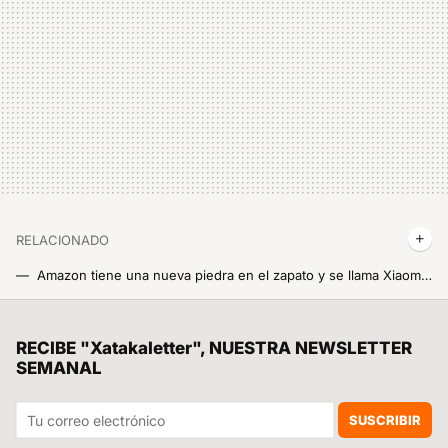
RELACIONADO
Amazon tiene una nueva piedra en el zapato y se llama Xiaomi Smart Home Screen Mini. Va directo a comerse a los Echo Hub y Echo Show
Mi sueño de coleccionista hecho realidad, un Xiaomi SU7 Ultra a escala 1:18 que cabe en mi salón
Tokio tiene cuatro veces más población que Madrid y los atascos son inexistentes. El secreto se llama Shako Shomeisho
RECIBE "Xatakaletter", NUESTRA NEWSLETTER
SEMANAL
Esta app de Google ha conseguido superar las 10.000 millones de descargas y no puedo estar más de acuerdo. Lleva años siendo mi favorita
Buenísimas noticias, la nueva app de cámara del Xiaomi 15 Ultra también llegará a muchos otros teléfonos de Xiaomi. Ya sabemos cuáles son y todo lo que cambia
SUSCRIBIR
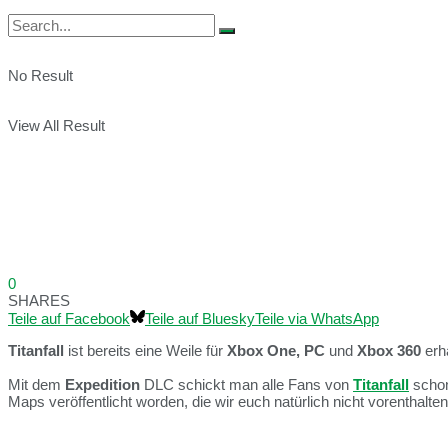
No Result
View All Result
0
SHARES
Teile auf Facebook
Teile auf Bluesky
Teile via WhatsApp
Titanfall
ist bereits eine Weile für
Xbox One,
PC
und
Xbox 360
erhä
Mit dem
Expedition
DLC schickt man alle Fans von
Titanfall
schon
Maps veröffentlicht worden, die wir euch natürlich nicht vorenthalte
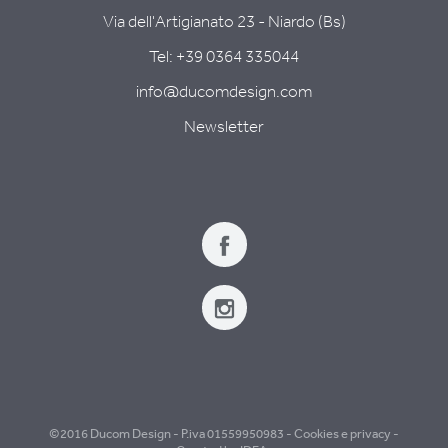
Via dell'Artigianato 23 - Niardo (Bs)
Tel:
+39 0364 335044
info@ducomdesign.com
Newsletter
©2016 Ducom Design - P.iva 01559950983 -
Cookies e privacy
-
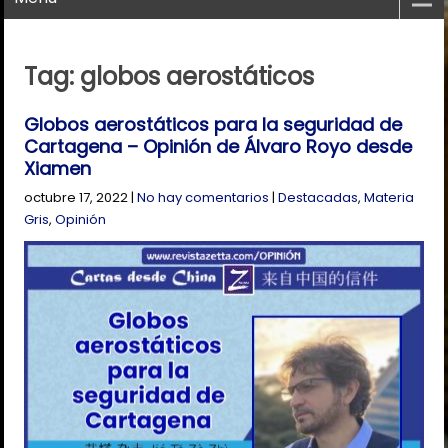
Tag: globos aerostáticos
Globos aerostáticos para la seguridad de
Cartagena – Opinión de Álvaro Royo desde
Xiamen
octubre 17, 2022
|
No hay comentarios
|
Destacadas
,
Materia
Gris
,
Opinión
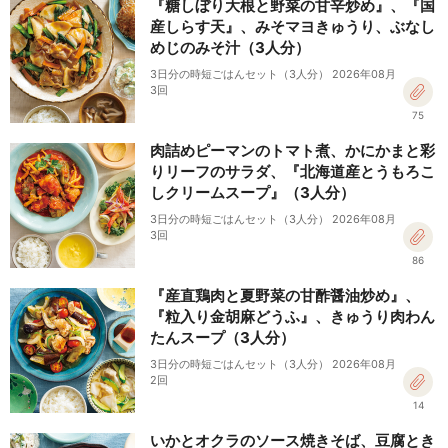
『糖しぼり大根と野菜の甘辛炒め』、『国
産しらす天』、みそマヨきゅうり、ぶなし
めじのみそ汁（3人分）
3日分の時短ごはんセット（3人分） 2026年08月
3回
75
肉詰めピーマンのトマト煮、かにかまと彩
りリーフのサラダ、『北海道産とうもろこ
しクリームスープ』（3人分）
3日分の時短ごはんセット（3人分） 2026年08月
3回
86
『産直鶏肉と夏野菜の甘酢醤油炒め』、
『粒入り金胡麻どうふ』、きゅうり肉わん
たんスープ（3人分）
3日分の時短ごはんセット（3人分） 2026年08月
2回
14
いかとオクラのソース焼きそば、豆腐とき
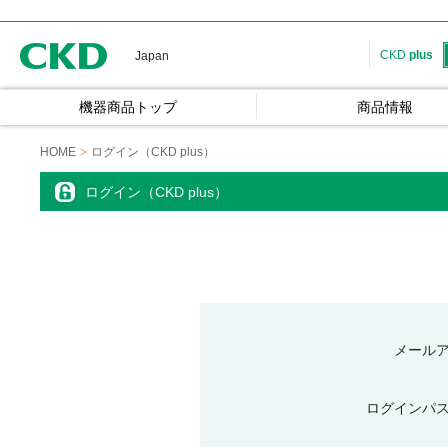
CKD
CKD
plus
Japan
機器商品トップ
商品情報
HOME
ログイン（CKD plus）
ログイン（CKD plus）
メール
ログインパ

EXERCISE DESCRIPTION ->
Reproduce the listing exactly. The pictures are to be omitted.

RESULT FOR THIS TASK ->
RELACIONADO
Amazon tiene una nueva piedra en el zapato y se llama Xiaomi Smart Home Screen Mini. Va directo a comerse a los Echo Hub y Echo Show
Mi sueño de coleccionista hecho realidad, un Xiaomi SU7 Ultra a escala 1:18 que cabe en mi salón
Tokio tiene cuatro veces más población que Madrid y los atascos son inexistentes. El secreto se llama Shako Shomeisho
RECIBE "Xatakaletter", NUESTRA NEWSLETTER
SEMANAL
Esta app de Google ha conseguido superar las 10.000 millones de descargas y no puedo estar más de acuerdo. Lleva años siendo mi favorita
Buenísimas noticias, la nueva app de cámara del Xiaomi 15 Ultra también llegará a muchos otros teléfonos de Xiaomi. Ya sabemos cuáles son y todo lo que cambia
SUSCRIBIR
No Result
View All Result
0
SHARES
Teile auf Facebook
Teile auf Bluesky
Teile via WhatsApp
Titanfall
ist bereits eine Weile für
Xbox One,
PC
und
Xbox 360
erhä
Mit dem
Expedition
DLC schickt man alle Fans von
Titanfall
schon
Maps veröffentlicht worden, die wir euch natürlich nicht vorenthalte
Via dell'Artigianato 23 - Niardo (Bs)
Tel:
+39 0364 335044
info@ducomdesign.com
Newsletter
©2016 Ducom Design - P.iva 01559950983 -
Cookies e privacy
-
Tag: globos aerostáticos
Globos aerostáticos para la seguridad de
Cartagena – Opinión de Álvaro Royo desde
Xiamen
octubre 17, 2022
|
No hay comentarios
|
Destacadas
,
Materia
Gris
,
Opinión
『糖しぼり大根と野菜の甘辛炒め』、『国
産しらす天』、みそマヨきゅうり、ぶなし
めじのみそ汁（3人分）
3日分の時短ごはんセット（3人分） 2026年08月
3回
75
肉詰めピーマンのトマト煮、かにかまと彩
りリーフのサラダ、『北海道産とうもろこ
しクリームスープ』（3人分）
3日分の時短ごはんセット（3人分） 2026年08月
3回
86
『産直鶏肉と夏野菜の甘酢醤油炒め』、
『粒入り金胡麻どうふ』、きゅうり肉わん
たんスープ（3人分）
3日分の時短ごはんセット（3人分） 2026年08月
2回
14
いかとオクラのソース焼きそば、豆腐とき
CKD
CKD
plus
Japan
機器商品トップ
商品情報
HOME
ログイン（CKD plus）
ログイン（CKD plus）
メール
ログインパ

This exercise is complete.